Leave out the pictures. Return every record otherwise untouched.

[[ Data for review, beginning ]]

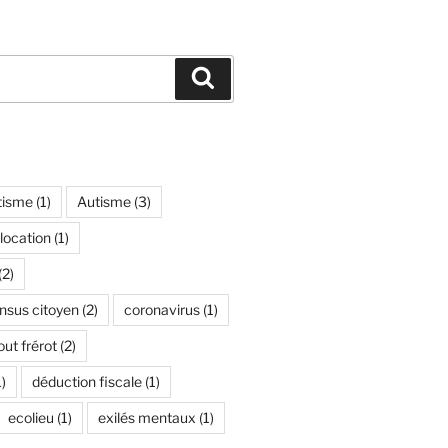
Recherche
tisme
(1)
Autisme
(3)
location
(1)
(2)
nsus citoyen
(2)
coronavirus
(1)
ut frérot
(2)
)
déduction fiscale
(1)
ecolieu
(1)
exilés mentaux
(1)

[[ Data for review, end ]]

▶ [Solution to the exercise]:
Recherche
tisme
(1)
Autisme
(3)
location
(1)
(2)
nsus citoyen
(2)
coronavirus
(1)
ut frérot
(2)
)
déduction fiscale
(1)
ecolieu
(1)
exilés mentaux
(1)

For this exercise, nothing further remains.